Malgré sa déficience visuelle, ma sœur avait pour habitude de partir en ascèse toute seule dans les montagnes voisines. Elle quittait la maison avant le lever du soleil, franchissait les limites du village et s'enfonçait dans la forêt pour aller accomplir l'ascèse de la cascade. Il ne lui était jamais rien arrivé : Ran disait qu'Izuna l'accompagnait, la guidait et accomplissait l'ascèse de la cascade avec elle. Ma sœur, qui nous décrivait le kamui en long en large, disait que les kami y habitant avaient tous un rang, comme dans le monde humain, et qu'Izuna, étant encore un jeune kami de rang mineur, avait besoin d'accomplir l'ascèse comme elle pour s'améliorer. Après être resté sous l'eau glacée à réciter des sûtra en formant avec ses doigts des sceaux ésotériques secrets que Izuna lui apprenait, Ran montait jusqu'au sommet. Elle redescendait à l'heure entre chien et loup et apparaissait dans notre entrée de terre battue bien après la tombée de la nuit, ses vêtements blancs tachés. Moi qui l'avais attendue toute la journée, mort d'inquiétude, je me précipitais vers elle.
— C'est à cette heure-là que tu rentres ! m'écriai-je invariablement. Tu es redescendue de la montagne, seule, alors que le soleil était déjà couché !
Dans ces moments-là, j'oubliais que ma sœur étant aveugle, qu'il fasse nuit ou jour ne faisait que peu de différence. Mais Ran relevait alors la tête dans la direction de ma voix et disait en souriant :
— Je suis redescendue aussi vite qu'un éclair. En voyant la nuit tomber, Izuna a pris forme humaine, il m’a porté dans ses bras, et il a volé jusqu'en bas comme un tengû, en traversant les arbres. Regarde : j'ai encore une branche de cryptomère dans les cheveux ! riait-elle en me tendant la plante.
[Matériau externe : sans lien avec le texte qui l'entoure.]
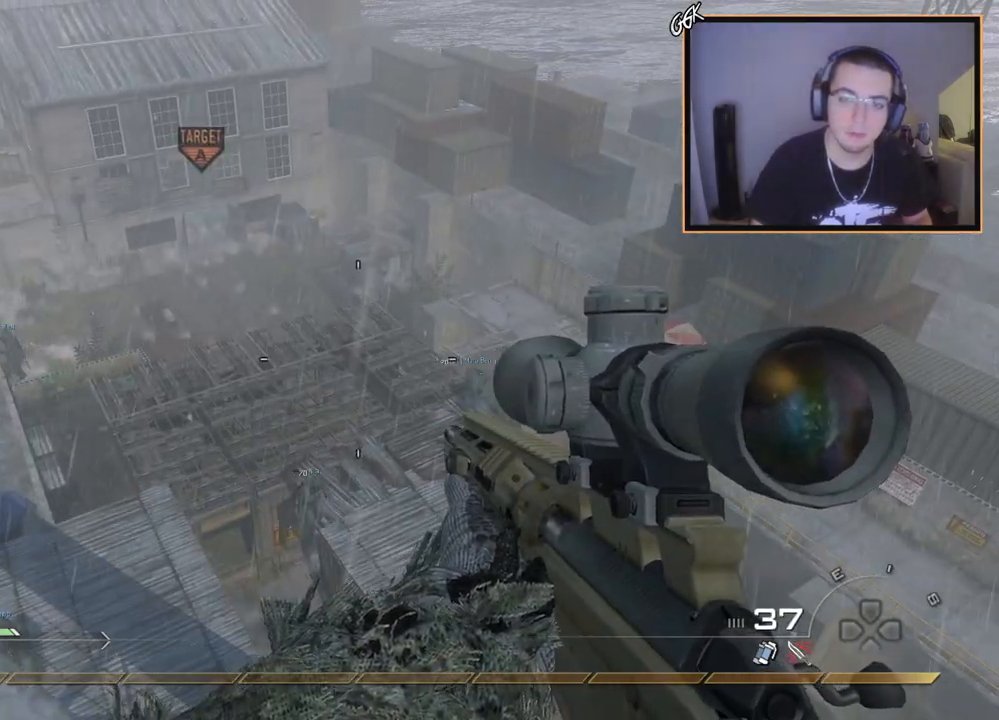
{"buttons": ["L2", "L3"], "left_stick": "center", "right_stick": "up-left", "events": [[101, "right_stick", "left"], [201, "L2", "down"], [217, "right_stick", "center"], [234, "left_stick", "center"], [434, "L3", "down"], [484, "right_stick", "up-left"]]}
Ran accomplissait de réelles prouesses en partant ainsi, seule, dans la montagne. J'étais secrètement admiratif de son courage, et aussi, un peu jaloux. Si Izuna existait vraiment, pourquoi ne gratifiait-il ses faveurs qu'à Ran seule ?
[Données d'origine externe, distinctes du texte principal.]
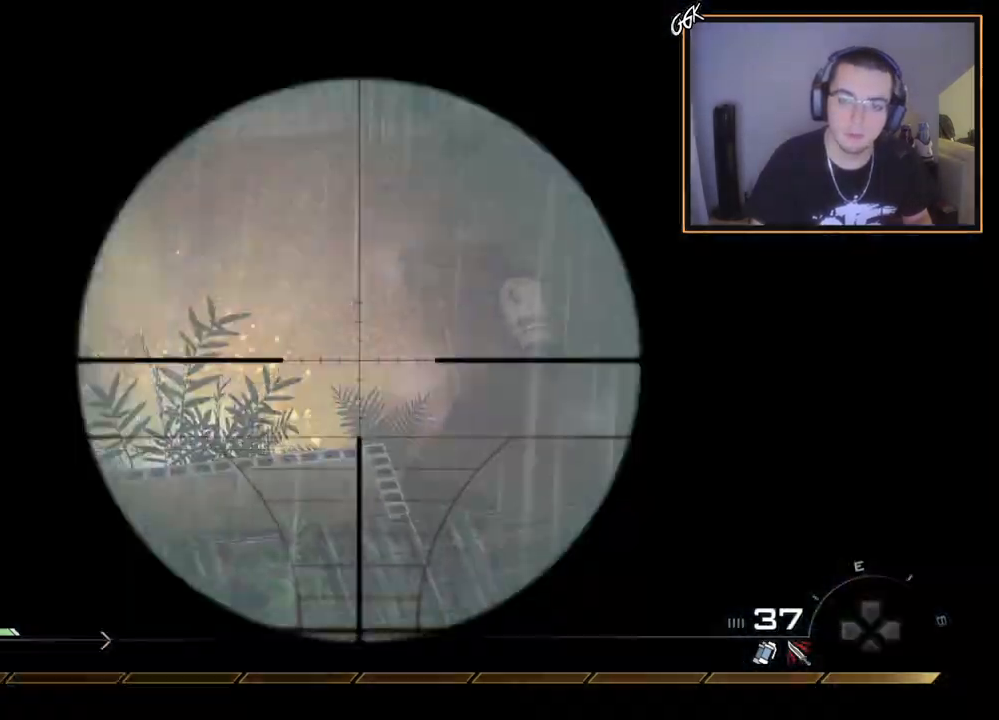
{"buttons": [], "left_stick": "up-left", "right_stick": "center", "events": [[67, "right_stick", "center"], [133, "L3", "up"], [183, "L2", "up"], [300, "L1", "down"], [367, "L1", "up"], [484, "left_stick", "up-left"]]}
C'était pour cette raison secrète que j'avais accepté de me rendre à Ise avec Ran. Je voulais, moi aussi, rencontrer cet Izuna. En réalité, j'étais persuadé que c'était un garçon en chair et en os, bien humain : un jeune éclaireur d'un village voisin (ce qui expliquait la pratique de l'ascèse et sa rapidité de déplacement dans la montagne) qui en pinçait pour ma sœur et n'osait pas me demander sa main. Si ça se trouve, il était même de Kōga, la province voisine et rivale ! J'étais déterminé à lui sommer d'arrêter de s'introduire chez nous la nuit et à lui donner une bonne leçon, le cas échéant. J'avais peur que cet Izuna, qui qu’il puisse être, finisse par mettre ma sœur enceinte et l'abandonne ensuite pour aller épouser une fille de son village. Pire encore, qu'il l'épouse effectivement, puis que quelque guerre éclate et que nous soyons tous les deux employés dans des camps adverses lors des nombreux conflits qui émaillaient cette période trouble de l’histoire. Ce genre d'affaires était déjà arrivé par le passé, et cela avait causé tant de souffrance et de tragédie que par chez nous, on redoutait plus que tout la mésalliance.
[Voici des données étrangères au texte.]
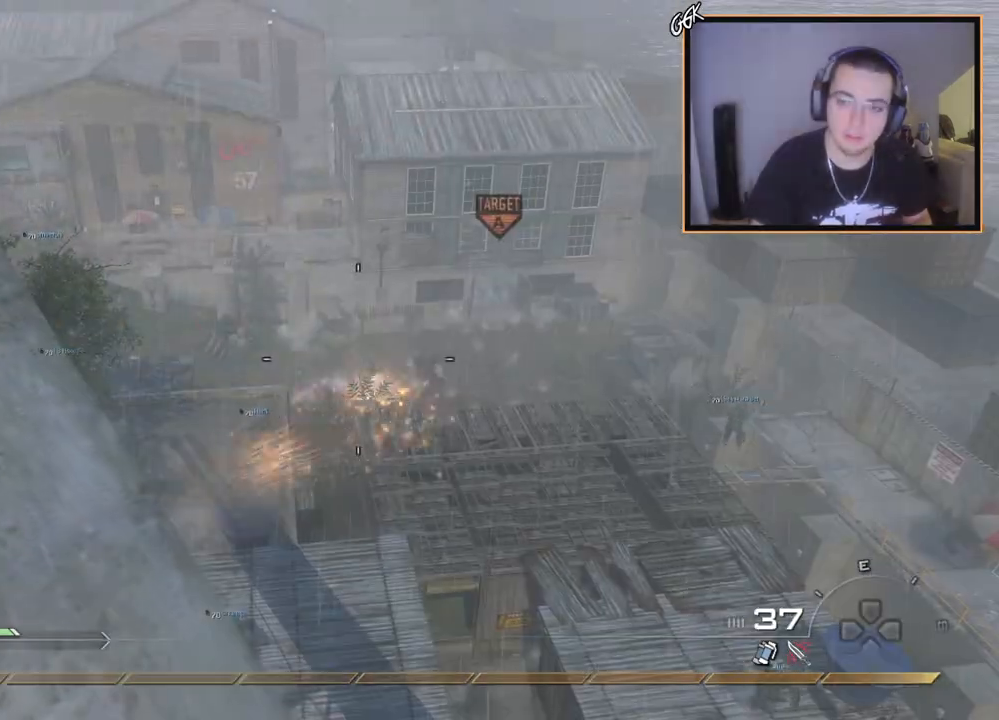
{"buttons": [], "left_stick": "center", "right_stick": "down", "events": [[67, "right_stick", "up-left"], [184, "left_stick", "center"], [184, "right_stick", "center"], [501, "right_stick", "down"]]}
Ran me disait qu'Izuna se trouvait déjà à Ise. D'après elle, il devait participer à la « fête du lion » du hameau de Miyamachi, juste à côté, et n'avait donc pas pu se libérer pour nous accompagner ou aller à notre rencontre. Ce seul détail acheva de me convaincre qu'il s'agissait bien d'un véritable garçon en chair et en os, et je notais mentalement cette référence. Miyamachi était probablement le village d'origine de cet Izuna. Je m’inquiétais d’autant plus que ce village se trouvait en plein fief Kuki.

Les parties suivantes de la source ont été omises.